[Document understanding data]
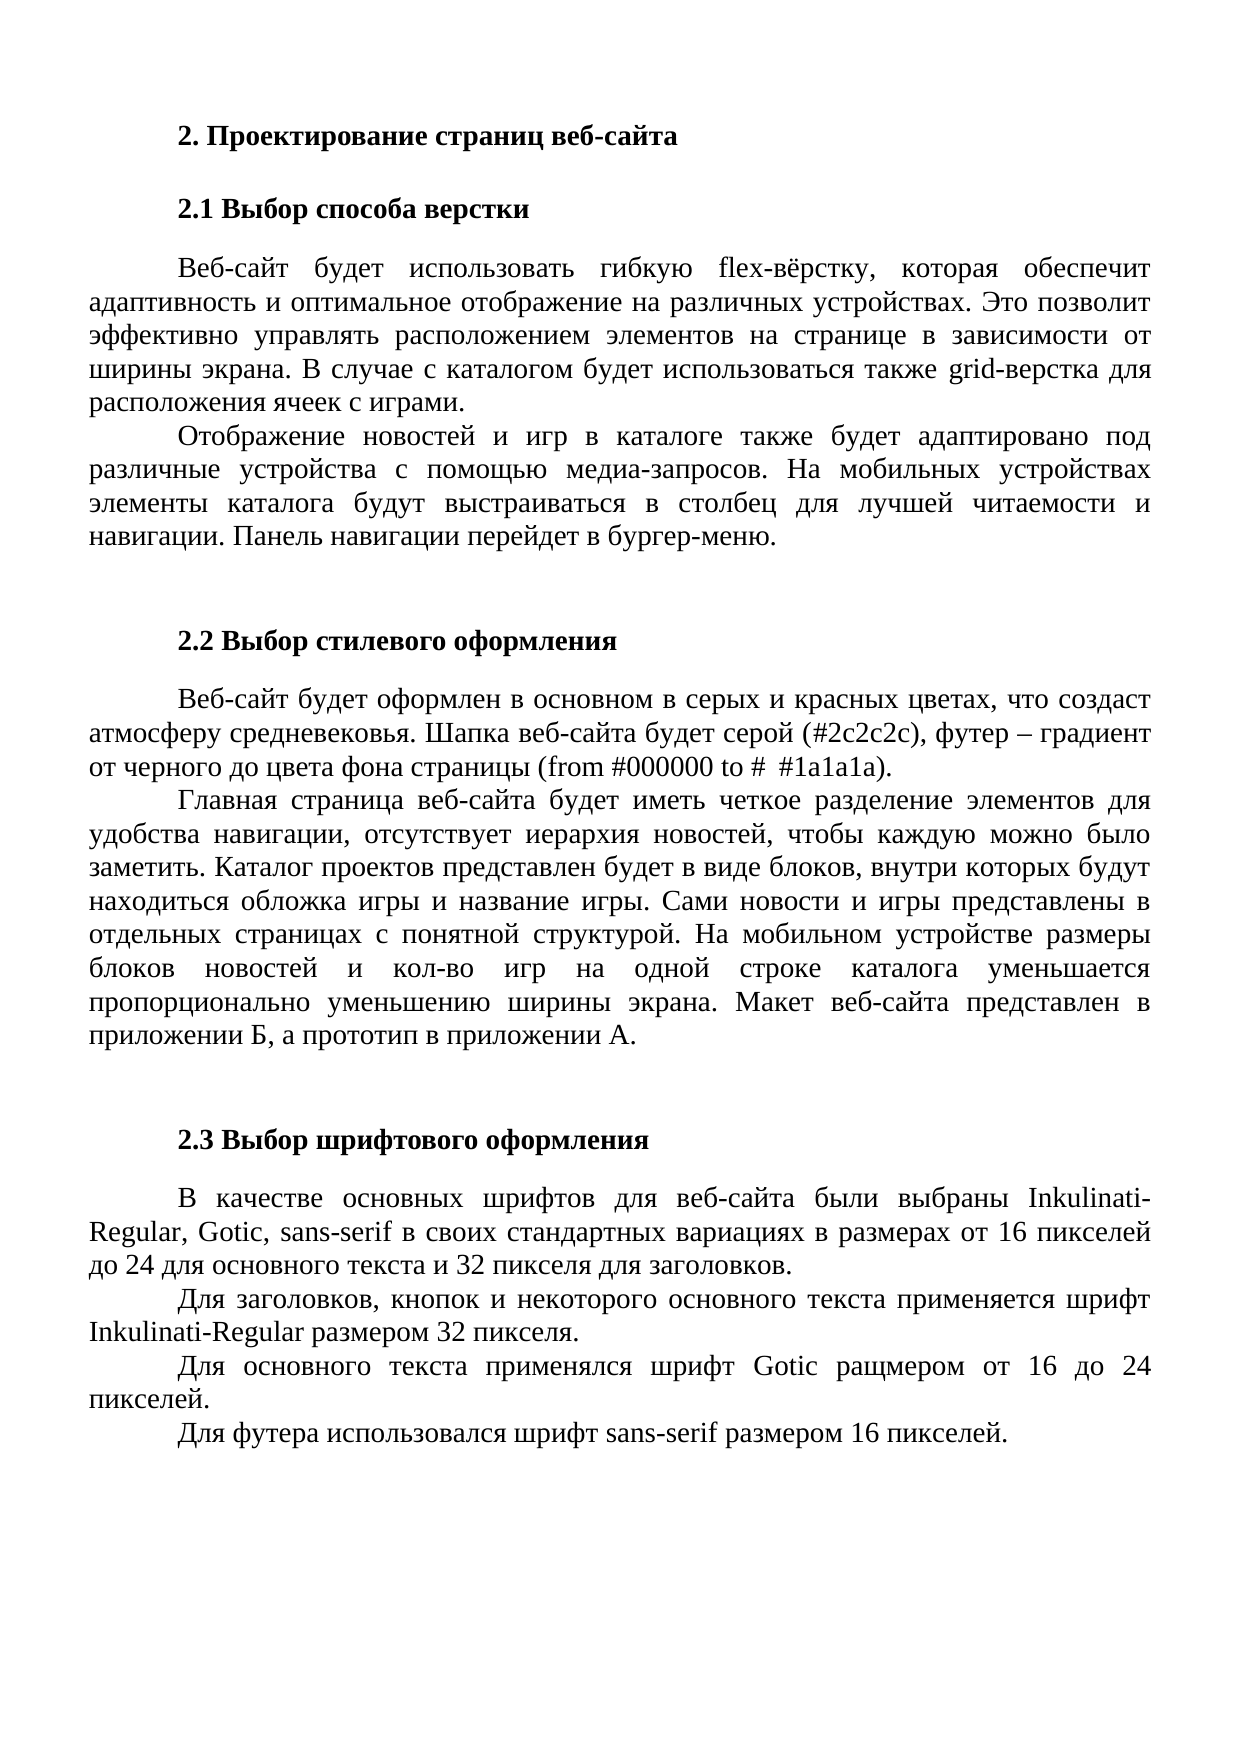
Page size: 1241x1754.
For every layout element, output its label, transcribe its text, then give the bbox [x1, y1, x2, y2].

text В качестве основных шрифтов для веб-сайта были выбраны Inkulinati-Regular, Gotic, sans-serif в своих стандартных вариациях в размерах от 16 пикселей до 24 для основного текста и 32 пикселя для заголовков. [88, 1180, 1152, 1281]
subtitle 2.1 Выбор способа верстки [88, 191, 1152, 225]
text Главная страница веб-сайта будет иметь четкое разделение элементов для удобства навигации, отсутствует иерархия новостей, чтобы каждую можно было заметить. Каталог проектов представлен будет в виде блоков, внутри которых будут находиться обложка игры и название игры. Сами новости и игры представлены в отдельных страницах с понятной структурой. На мобильном устройстве размеры блоков новостей и кол-во игр на одной строке каталога уменьшается пропорционально уменьшению ширины экрана. Макет веб-сайта представлен в приложении Б, а прототип в приложении А. [88, 782, 1152, 1051]
text Веб-сайт будет использовать гибкую flex-вёрстку, которая обеспечит адаптивность и оптимальное отображение на различных устройствах. Это позволит эффективно управлять расположением элементов на странице в зависимости от ширины экрана. В случае с каталогом будет использоваться также grid-верстка для расположения ячеек с играми. [88, 250, 1152, 418]
subtitle 2. Проектирование страниц веб-сайта [88, 118, 1152, 152]
text Для футера использовался шрифт sans-serif размером 16 пикселей. [88, 1415, 1152, 1449]
text Отображение новостей и игр в каталоге также будет адаптировано под различные устройства с помощью медиа-запросов. На мобильных устройствах элементы каталога будут выстраиваться в столбец для лучшей читаемости и навигации. Панель навигации перейдет в бургер-меню. [88, 418, 1152, 552]
text Для основного текста применялся шрифт Gotic ращмером от 16 до 24 пикселей. [88, 1348, 1152, 1415]
text Веб-сайт будет оформлен в основном в серых и красных цветах, что создаст атмосферу средневековья. Шапка веб-сайта будет серой (#2c2c2c), футер – градиент от черного до цвета фона страницы (from #000000 to # #1a1a1a). [88, 682, 1152, 782]
subtitle 2.2 Выбор стилевого оформления [88, 623, 1152, 657]
subtitle 2.3 Выбор шрифтового оформления [88, 1122, 1152, 1155]
text Для заголовков, кнопок и некоторого основного текста применяется шрифт Inkulinati-Regular размером 32 пикселя. [88, 1281, 1152, 1348]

■ Work instruction ■
Report each line in the data that holds the word "Gotic".

■ Answer section ■
text В качестве основных шрифтов для веб-сайта были выбраны Inkulinati-Regular, Gotic, sans-serif в своих стандартных вариациях в размерах от 16 пикселей до 24 для основного текста и 32 пикселя для заголовков. [88, 1180, 1152, 1281]
text Для основного текста применялся шрифт Gotic ращмером от 16 до 24 пикселей. [88, 1348, 1152, 1415]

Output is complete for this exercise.